Если я ощущаю его как границу, то он пребывает по ту сторону всякой относительности и служит опорой для подлинной коммуникации. Кажется, будто он ничего не требует для себя, кроме того, чем является для самой себя истинная экзистенция, восходящая в коммуникации с другой экзистенцией: не требует ни цены, ни культа, ни пропаганды. В мире мне встречается только экзистенция. Бог не живет в мире, как Он сам.

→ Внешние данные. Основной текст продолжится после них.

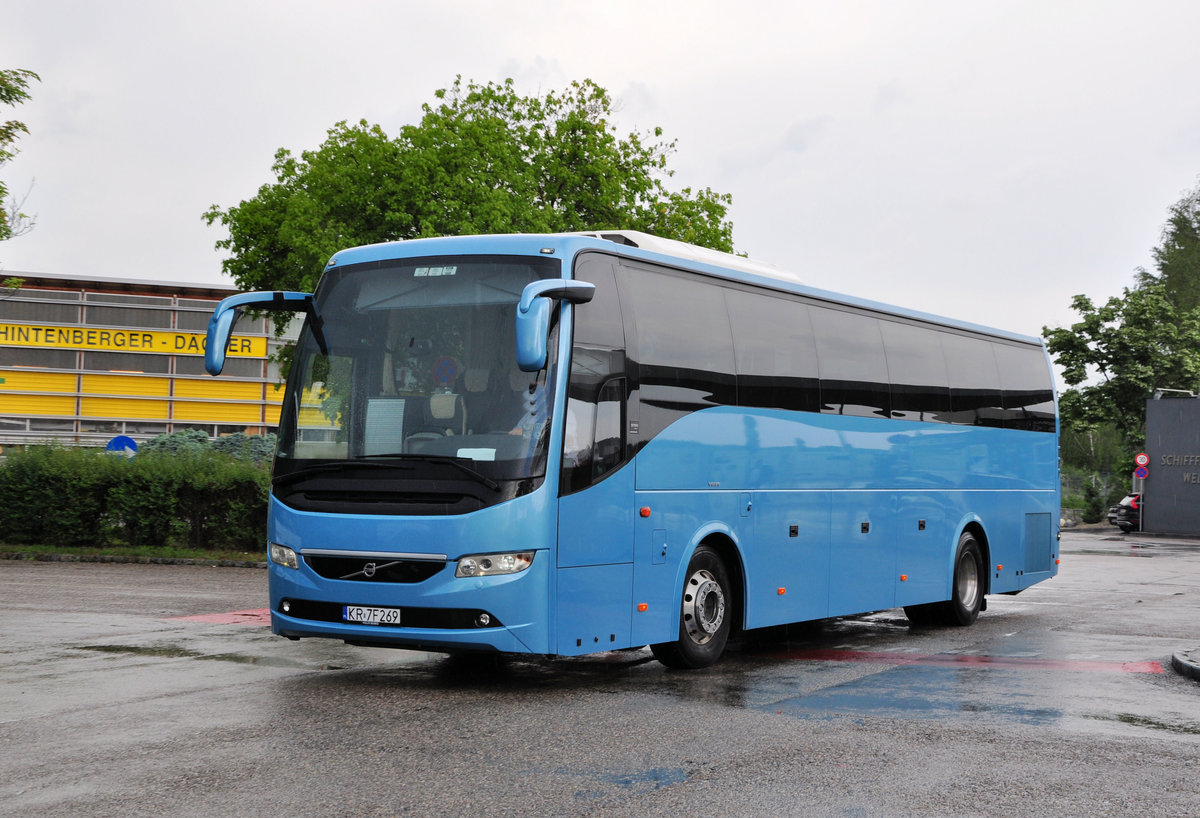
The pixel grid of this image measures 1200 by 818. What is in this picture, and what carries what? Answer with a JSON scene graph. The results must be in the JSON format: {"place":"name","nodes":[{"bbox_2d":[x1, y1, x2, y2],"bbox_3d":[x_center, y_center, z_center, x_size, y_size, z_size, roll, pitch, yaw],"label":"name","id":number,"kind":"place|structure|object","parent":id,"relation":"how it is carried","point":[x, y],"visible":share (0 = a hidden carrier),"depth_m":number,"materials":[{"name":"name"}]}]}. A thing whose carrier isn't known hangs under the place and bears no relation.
{"place":"outdoors","nodes":[
{"label":"outdoors","id":0,"kind":"place"},
{"bbox_2d":[0,270,305,452],"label":"building","id":1,"kind":"structure","parent":0,"point":[110,299],"materials":[{"name":"yellow metal"}]},
{"bbox_2d":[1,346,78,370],"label":"window","id":2,"kind":"structure","parent":1,"relation":"in","point":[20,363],"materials":[{"name":"glass"}]},
{"bbox_2d":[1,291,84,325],"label":"window","id":3,"kind":"structure","parent":1,"relation":"in","point":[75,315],"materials":[{"name":"glass"}]},
{"bbox_2d":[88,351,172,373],"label":"window","id":4,"kind":"structure","parent":1,"relation":"in","point":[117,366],"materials":[{"name":"glass"}]},
{"bbox_2d":[0,321,267,360],"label":"yellow sign","id":5,"kind":"object","parent":1,"relation":"attached to","point":[72,332],"visible":0.76,"depth_m":53.56,"materials":[{"name":"yellow metal"}]},
{"bbox_2d":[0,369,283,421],"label":"yellow panel","id":6,"kind":"object","parent":1,"relation":"attached to","point":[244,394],"visible":0.7,"depth_m":54.75,"materials":[{"name":"yellow metal"}]},
{"bbox_2d":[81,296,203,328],"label":"window","id":7,"kind":"structure","parent":1,"relation":"in","point":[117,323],"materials":[{"name":"glass"}]},
{"bbox_2d":[0,0,1198,364],"label":"sky","id":8,"kind":"structure","parent":0,"point":[641,72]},
{"bbox_2d":[0,527,1198,817],"label":"parking lot","id":9,"kind":"structure","parent":0,"point":[1184,747],"materials":[{"name":"grey asphalt"}]},
{"bbox_2d":[0,543,268,564],"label":"grass strip","id":10,"kind":"object","parent":9,"relation":"on","point":[70,549],"visible":0.47,"depth_m":24.39,"materials":[{"name":"green plant"}]},
{"bbox_2d":[0,441,270,552],"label":"hedge","id":11,"kind":"object","parent":10,"relation":"on","point":[141,485],"visible":0.76,"depth_m":24.92,"materials":[{"name":"green plant"}]},
{"bbox_2d":[75,642,295,665],"label":"puddle","id":12,"kind":"object","parent":9,"relation":"on","point":[113,649],"visible":0.65,"materials":[{"name":"liquid"}]},
{"bbox_2d":[165,607,270,626],"bbox_3d":[-2.609,1.807,15.566,1.641,0.015,2.245,0,-2,33],"label":"road marking","id":13,"kind":"object","parent":9,"relation":"on","point":[239,618],"visible":0.28,"depth_m":14.87,"materials":[{"name":"red paint"}]},
{"bbox_2d":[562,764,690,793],"label":"puddle","id":14,"kind":"object","parent":9,"relation":"on","point":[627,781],"visible":0.63,"materials":[{"name":"blue"}]},
{"bbox_2d":[251,229,1063,671],"bbox_3d":[1.090,0.386,13.712,2.484,2.810,8.811,0,-2,33],"label":"bus","id":15,"kind":"object","parent":9,"relation":"on","point":[886,437],"visible":0.96,"depth_m":11.11,"materials":[{"name":"blue metal"}]},
{"bbox_2d":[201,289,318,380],"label":"side mirror","id":16,"kind":"object","parent":15,"relation":"attached to","point":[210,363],"visible":0.94,"depth_m":11.85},
{"bbox_2d":[343,606,400,624],"bbox_3d":[-1.328,1.195,10.099,0.378,0.121,0.096,0,-2,33],"label":"license plate","id":17,"kind":"object","parent":15,"relation":"attached to","point":[372,618],"visible":0.95,"depth_m":10.08,"materials":[{"name":"white metal"}]},
{"bbox_2d":[364,398,404,455],"bbox_3d":[-1.308,0.135,10.529,0.298,0.402,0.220,0,-2,33],"label":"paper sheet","id":18,"kind":"object","parent":15,"relation":"in","point":[401,413],"visible":0.75,"depth_m":10.52,"materials":[{"name":"white paper"}]},
{"bbox_2d":[413,264,457,277],"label":"stickers","id":19,"kind":"object","parent":15,"relation":"attached to","point":[448,270],"visible":0.94,"depth_m":10.32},
{"bbox_2d":[431,356,458,387],"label":"no stopping sign","id":20,"kind":"object","parent":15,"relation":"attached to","point":[451,370],"visible":0.92,"depth_m":10.33,"materials":[{"name":"blue"}]},
{"bbox_2d":[457,447,496,460],"bbox_3d":[-0.717,0.305,10.009,0.302,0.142,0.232,0,-2,33],"label":"paper","id":21,"kind":"object","parent":15,"relation":"in","point":[463,449],"visible":0.52,"depth_m":10.02,"materials":[{"name":"white paper"}]},
{"bbox_2d":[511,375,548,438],"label":"person","id":22,"kind":"object","parent":15,"relation":"in","point":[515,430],"visible":0.12,"depth_m":10.84},
{"bbox_2d":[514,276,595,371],"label":"side mirror","id":23,"kind":"object","parent":15,"relation":"attached to","point":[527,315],"visible":0.98,"depth_m":9.50,"materials":[{"name":"blue"}]},
{"bbox_2d":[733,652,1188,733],"label":"puddle","id":24,"kind":"object","parent":9,"relation":"on","point":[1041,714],"visible":0.66,"materials":[{"name":"liquid"}]},
{"bbox_2d":[757,647,1180,673],"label":"red road marking","id":25,"kind":"object","parent":9,"relation":"on","point":[1094,664],"visible":0.83,"depth_m":12.53,"materials":[{"name":"red paint"}]},
{"bbox_2d":[1107,492,1143,532],"bbox_3d":[18.192,3.293,54.061,4.664,1.482,1.916,1,-2,-10],"label":"car","id":26,"kind":"object","parent":9,"relation":"on","point":[1113,518],"visible":0.43,"depth_m":53.47,"materials":[{"name":"metal"}]},
{"bbox_2d":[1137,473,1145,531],"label":"sign pole","id":27,"kind":"object","parent":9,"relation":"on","point":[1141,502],"visible":0.53,"depth_m":48.22,"materials":[{"name":"metal"}]},
{"bbox_2d":[1133,465,1148,479],"bbox_3d":[14.991,1.777,48.347,0.386,0.551,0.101,0,-2,33],"label":"no parking sign","id":28,"kind":"object","parent":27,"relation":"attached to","point":[1144,473],"visible":0.91,"depth_m":48.30,"materials":[{"name":"blue metal"}]},
{"bbox_2d":[1133,452,1150,468],"bbox_3d":[14.403,1.394,46.285,0.481,0.607,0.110,0,-2,33],"label":"sign","id":29,"kind":"object","parent":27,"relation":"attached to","point":[1144,461],"visible":0.95,"depth_m":46.24,"materials":[{"name":"red"}]},
{"bbox_2d":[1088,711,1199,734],"label":"puddle","id":30,"kind":"object","parent":9,"relation":"on","point":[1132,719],"visible":0.74,"materials":[{"name":"liquid"}]},
{"bbox_2d":[1170,647,1199,681],"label":"curb","id":31,"kind":"structure","parent":9,"relation":"on","point":[1184,664],"depth_m":12.01,"materials":[{"name":"grey concrete"}]},
{"bbox_2d":[1143,391,1199,534],"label":"wall","id":32,"kind":"structure","parent":0,"point":[1153,480],"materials":[{"name":"grey"}]},
{"bbox_2d":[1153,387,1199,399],"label":"lamp","id":33,"kind":"object","parent":32,"relation":"attached to","point":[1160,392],"visible":0.95,"depth_m":47.17,"materials":[{"name":"white metal"}]},
{"bbox_2d":[1161,453,1199,481],"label":"wall lettering","id":34,"kind":"object","parent":32,"relation":"attached to","point":[1167,461],"visible":0.96,"depth_m":45.52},
{"label":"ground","id":35,"kind":"structure","parent":0},
{"bbox_2d":[0,67,40,256],"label":"tree","id":36,"kind":"object","parent":35,"relation":"on","point":[25,129],"visible":1,"depth_m":22.95,"materials":[{"name":"green plant"}]},
{"bbox_2d":[106,435,138,455],"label":"blue sign","id":37,"kind":"object","parent":35,"relation":"on","point":[127,440],"visible":0.57,"depth_m":30.42,"materials":[{"name":"blue metal"}]},
{"bbox_2d":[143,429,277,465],"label":"shrub","id":38,"kind":"object","parent":35,"relation":"on","point":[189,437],"visible":0.18,"depth_m":32.32,"materials":[{"name":"green plant"}]},
{"bbox_2d":[202,75,739,371],"bbox_3d":[-2.380,-1.839,34.430,9.695,9.028,9.518,0,-2,33],"label":"tree","id":39,"kind":"object","parent":35,"relation":"on","point":[601,94],"visible":0.57,"depth_m":31.82,"materials":[{"name":"green plant"}]},
{"bbox_2d":[1079,480,1104,524],"bbox_3d":[16.340,3.185,57.833,1.063,1.754,1.096,0,-2,33],"label":"shrub","id":40,"kind":"object","parent":35,"relation":"on","point":[1091,513],"visible":0.86,"depth_m":57.59,"materials":[{"name":"green plant"}]},
{"bbox_2d":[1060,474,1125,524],"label":"fence","id":41,"kind":"object","parent":35,"relation":"on","point":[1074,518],"visible":0.31,"depth_m":61.63,"materials":[{"name":"grey"}]},
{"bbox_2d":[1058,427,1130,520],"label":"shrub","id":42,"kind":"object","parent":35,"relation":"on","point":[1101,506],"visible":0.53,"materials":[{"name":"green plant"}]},
{"bbox_2d":[1042,281,1199,479],"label":"tree","id":43,"kind":"object","parent":35,"relation":"on","point":[1110,361],"visible":0.78,"depth_m":60.58,"materials":[{"name":"green plant"}]},
{"bbox_2d":[1143,181,1199,313],"label":"tree","id":44,"kind":"object","parent":35,"relation":"on","point":[1179,249],"visible":0.65,"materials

Молитва — это врывающаяся в сокровенное назойливость, на которую человек может решаться в крайности одиночества и нужды, которая, как повседневная привычка и оформленный обычай, есть проблематическая фиксация, из тех, в каких отказывает себе философия. Сопровождаясь повседневной уверенностью в близости к нам Бога, отношение к Богу лишилось бы глубины, придаваемой сомнением; сверхмирность Бога была бы упразднена, и мы обрели бы покой и довольство, которые экзистенция, взвесив, нашла бы слишком легкими. Ибо сокровенность Бога требует, кажется, от человека — мучить себя в сомнениях и бедах.
Помощь божества имеет для экзистенции не такой характер, что божество, слыша мой призыв, что-то делает или препятствует чему-то совершиться. Оно показывается мне в шифре и все-таки остается сокровенным. Шифр, в котором оно являет себя всего непосредственнее и решительнее, — это моя собственная деятельность. Молитва же, как удостоверение абсолютного сознания в его трансцендентной соотнесенности, есть некоммуникабельное, несводимое ни к какой объективной форме, экзистенциальное присутствие в его всякий раз историчной неповторимости — как восхождение к единому.
Однако уже и таких слов оказывается слишком много, если их считают выражением окончательного покоя. Восхождение к единому превратилось бы в некую уверенность, в которой я оставляю позади мир существования в его нескончаемой множественности, в его проблематичности и неоднозначности; в этой неверности по отношению к миру я устранился бы от действительности в облегчающую гармонию. Ибо единое подобно божеству, которое приходит в этот мир чужестранцем и помогает мне постольку, поскольку я, из экзистенциально единого, чувствую себя в единстве с ним. Но близость божества, которая кажется мне приходящей из какого-то иного мира, не должна заставить меня забыть о его отдаленности, в силу которой этот мир в его разорванности есть именно то, что он есть.
Единое, высшее и последнее прибежище, может превратиться в экзистенциальную угрозу, если его избирают не из действительности мира во всей полноте напряжения возможной экзистенции. Оно истинно лишь на той основе, на котором мы встречаем его: на основе безусловности единого в существовании экзистенции. Оно никогда не становится пребывающим покоем, в котором бы преодолевалось все прежде бывшее. В существовании я вынужден бываю вновь выступать из единения со своей трансценденцией, и нахожу путь обратно к упрямству, к возможностям падения и служения ночи и ко многому — движение по этому пути мне приходится повторять все время, пока я остаюсь во временном существовании. Ибо всякий покой скоро превращается в волю к счастью отвлеченного существования, не желающего, чтобы его беспокоили.